• _EXERCISE DETAILS_
In the listing below, find the line holding "Simonetta Sommaruga" and the line holding "dagegen: Möglichst wenig". Write out those two lines and all lines between, exactly, and nothing more.

»»

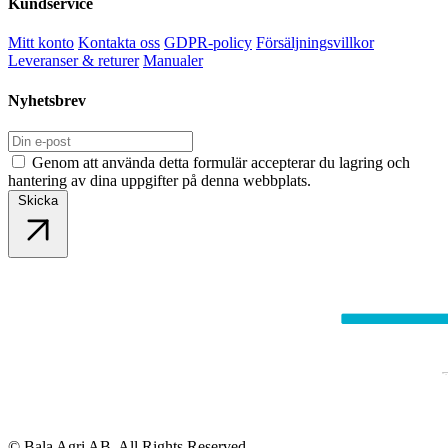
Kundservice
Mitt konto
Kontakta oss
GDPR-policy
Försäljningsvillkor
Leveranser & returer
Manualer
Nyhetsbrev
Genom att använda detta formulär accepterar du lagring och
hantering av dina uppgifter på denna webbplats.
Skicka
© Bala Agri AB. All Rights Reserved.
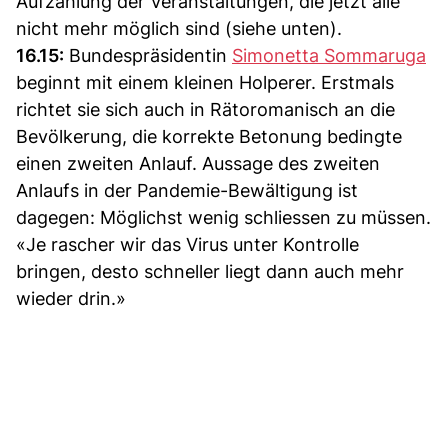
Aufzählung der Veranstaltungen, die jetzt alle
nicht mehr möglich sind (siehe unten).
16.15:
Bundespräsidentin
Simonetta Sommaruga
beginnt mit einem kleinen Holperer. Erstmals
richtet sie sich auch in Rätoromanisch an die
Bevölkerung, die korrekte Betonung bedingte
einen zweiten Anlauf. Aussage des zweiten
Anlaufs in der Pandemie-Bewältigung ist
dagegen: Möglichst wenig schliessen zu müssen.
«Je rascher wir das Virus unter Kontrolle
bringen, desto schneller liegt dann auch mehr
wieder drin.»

««
»»

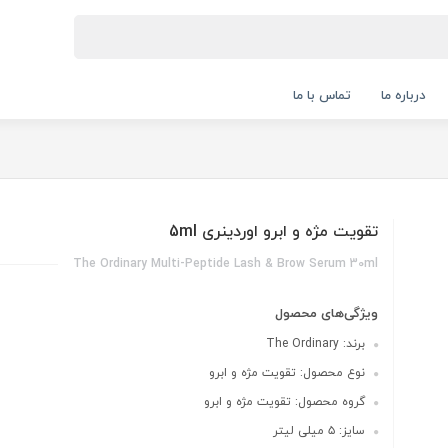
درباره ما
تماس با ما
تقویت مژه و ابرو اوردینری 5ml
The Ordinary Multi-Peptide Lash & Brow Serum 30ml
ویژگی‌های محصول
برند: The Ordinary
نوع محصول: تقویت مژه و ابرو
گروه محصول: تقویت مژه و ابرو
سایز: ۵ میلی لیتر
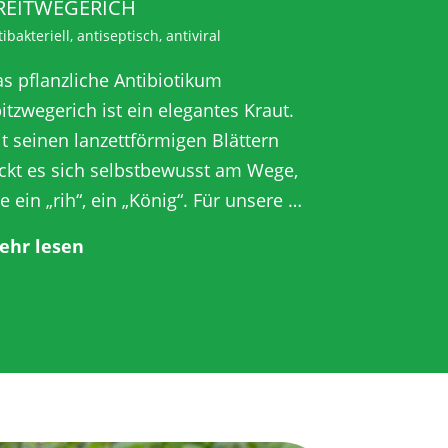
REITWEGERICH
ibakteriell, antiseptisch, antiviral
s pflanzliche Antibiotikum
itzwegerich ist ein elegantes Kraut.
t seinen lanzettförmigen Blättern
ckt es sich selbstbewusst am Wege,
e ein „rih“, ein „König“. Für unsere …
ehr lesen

««

• _RESPONSE TO THE EXERCISE_
Simonetta Sommaruga
beginnt mit einem kleinen Holperer. Erstmals
richtet sie sich auch in Rätoromanisch an die
Bevölkerung, die korrekte Betonung bedingte
einen zweiten Anlauf. Aussage des zweiten
Anlaufs in der Pandemie-Bewältigung ist
dagegen: Möglichst wenig schliessen zu müssen.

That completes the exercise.